New stuff has probably never interested Adrover. Right from the start, repurposing was one of his main outlets of fashionable expression. His breakthrough pieces were a battered I ♥ NY T-shirt completed with ruffled sleeves, a whole crocodile skin turned into a skirt, a Burberry trench coat worn inside out and back to front, and a dirty mattress belonging to Quentin Crisp he found on the street and turned into a dress. This was more than 20 years ago, when upcycling was not even a concept and only Martin Margiela was deconstructing charity shop finds into contemporary couture. Adrover went even further: he appropriated cultural symbols and made them part of his highly political, intensely emotional language. He morphed New York Yankees caps into shoulder pads and attached a stained Coca-Cola T-shirt to an East African galabeya (a loose-fitting unisex robe). “Back then, big corporations sued you for appropriating their logos or pieces, now everybody is interested in collaborations,” he says. Adrover is well aware of the fact that many of fashion’s current hot topics, from diversity to environmental responsibility to circularity, have been part of his work since day one, and that many of fashion’s superstars owe him a lot, but he does not seem to be bothered by it. He has always felt like the underdog and has made sure to champion others. With the slightly harsh earned wisdom of someone who is also completely happy with the rural, solitary life he lives today, he says, “The real revolutions start in small places and in small circles, and then spread and spread.
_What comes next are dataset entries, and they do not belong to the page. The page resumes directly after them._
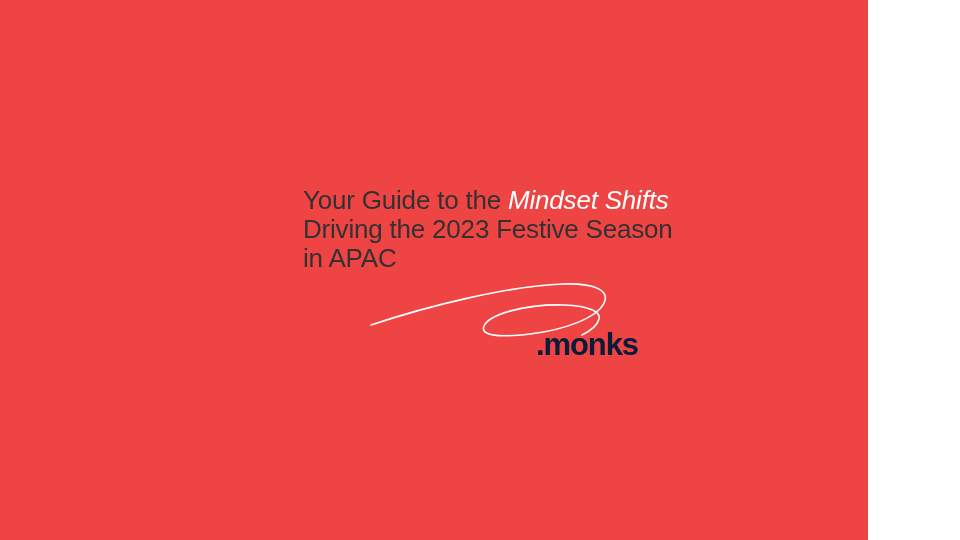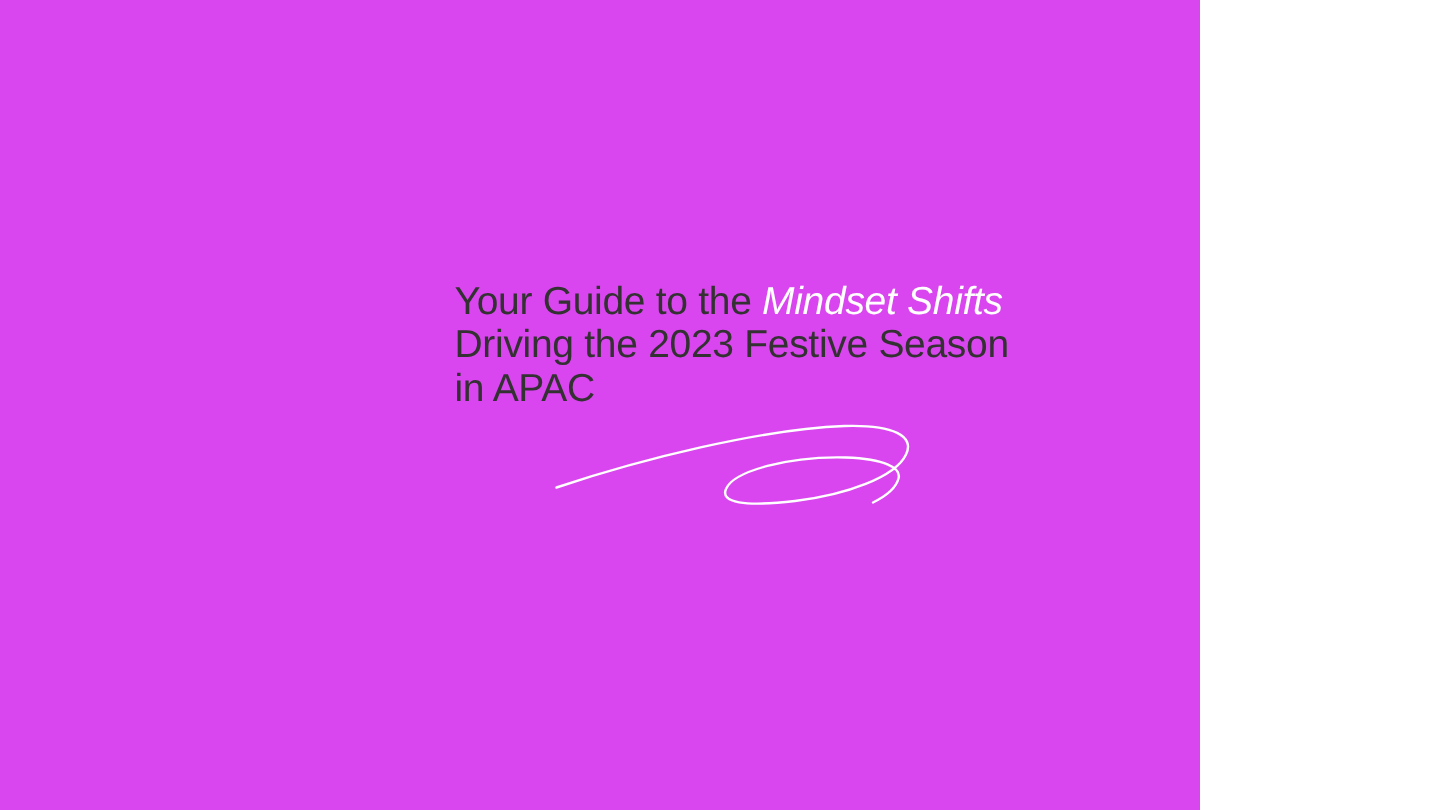--- a/index.html
+++ b/index.html
@@ -8,23 +8,23 @@
   }
   body {
     width: 960px;
     height: 540px;
     overflow: hidden;
     font-family: "Liberation Sans", sans-serif;
   }
 
   #slide {
     position: relative;
-    width: 800px;
+    width: 868px;
     height: 540px;
-    background: #d946ef;
+    background: #ef4444;
     overflow: hidden;
   }
 
   
   #headline {
     position: absolute;
     left: 303px;
     top: 186px;
     width: 380px;
     font-size: 26px;
@@ -130,14 +130,15 @@
   <svg id="swirl" viewBox="0 0 260 66">
     <path d="M3 47 C 60 28, 140 8, 195 6
              C 228 5, 242 13, 236 25
              C 229 40, 196 52, 162 56
              C 128 60, 112 57, 116 48
              C 121 36, 158 26, 196 27
              C 222 28, 233 34, 231 41
              C 229 49, 220 54, 214 57" fill="none" stroke="#FFFFFF" stroke-width="1.6" stroke-linecap="round"></path>
   </svg>
 
+  <div id="monks">.monks</div>
 
 </div>
 
 </body></html>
Designers today might pillage from my work without acknowledging my name, but I know that the seeds or the bacteria of my thinking have infected the system, which is enough for me.” That infection is widespread, but there is a fundamental difference that he is quick to point out. He’s sensitive to the fact that today’s cultural climate is being poisoned by marketing on one side and the discomforting narrow-mindedness of cancel culture on the other. “We were a lot freer back then. We could do whatever we wanted and we did it for ourselves, not to sell more.”